Jennifer Camp, co-founder of Gather Ministries, and author of Loop, grew up in the middle of an almond orchard in Northern California and now lives in the busy Bay Area with her husband and three kids. A former high school English teacher, she loves to write, but she especially loves to encourage people to seek and live out the truth of their story, their identity in Christ. You can find her writing at her blog, Jennifer J. Camp .You can connect with Jennifer on both Facebook and Twitter. She would love to have you join her there.
I dreamt last night. And in the dreaming I was lying, manipulating. It was a group setting–people I know from different parts of my life–and we were each asked to share what it means to us to be vulnerable. People shared. And they were honest, authentic.

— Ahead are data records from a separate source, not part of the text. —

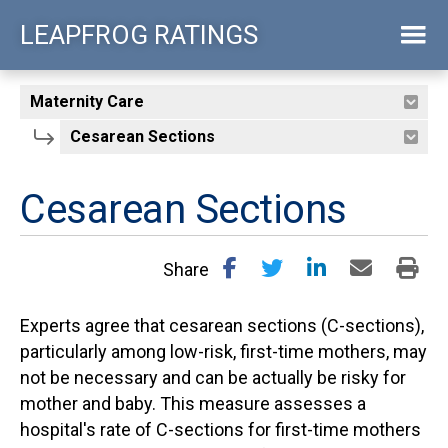
Skip
LEAPFROG RATINGS
to
main
content
Cesarean Sections
Share
Experts agree that cesarean sections (C-sections),
particularly among low-risk, first-time mothers, may
not be necessary and can be actually be risky for
mother and baby. This measure assesses a
hospital's rate of C-sections for first-time mothers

Their very act of sharing was a beautiful example of vulnerability. Not hiding. Not pretending. Not faking. Peeling back layers of the heart to reveal the naked beautiful truth underneath.
Yes, it was beautiful.
Specifically, we were asked to share times in high school and in college when we demonstrated vulnerability. And in the dream, I am panicking. I not only want to be vulnerable; I want to do a rock-star job of being vulnerable. And what is so weird is that, in the dream–rather than confessing truth (and actually being vulnerable); I share lies.
I want to impress the people in the room with my level of vulnerability. So I share things that make them feel sorry for me. I am not going to type them up here because, well, they are not true.
I wake up from the dream disappointed that I felt the need to manipulate people–that I felt that vulnerability meant playing the victim, working to make people feel sorry for me.
I am wondering how often I do this–seek attention by playing the victim. I am learning I live with the mindset of God’s love being scarce–that there is not enough love for me. So I seek validation from external sources–a search that leaves me empty, depleted, and more alone than when my search for love began.
Father, I want to press into you now. Show me when this started–when I began to believe the lie that I am not enough; that I need to impress people and manipulate people’s emotions to get them to love me. Show me when my desire for love became about what I do rather than who I am.
(I stay here with him, and the memories–snapshots of me as a little girl–begin flooding my mind, my imagination, my heart. This can take a while, friend . . .)
Jesus, I break the lie that what I do determines my worth. I send this lie to the foot of the cross, and it is destroyed. Your love, Jesus, binds up the brokenhearted. Will you bind up this heart of mine now?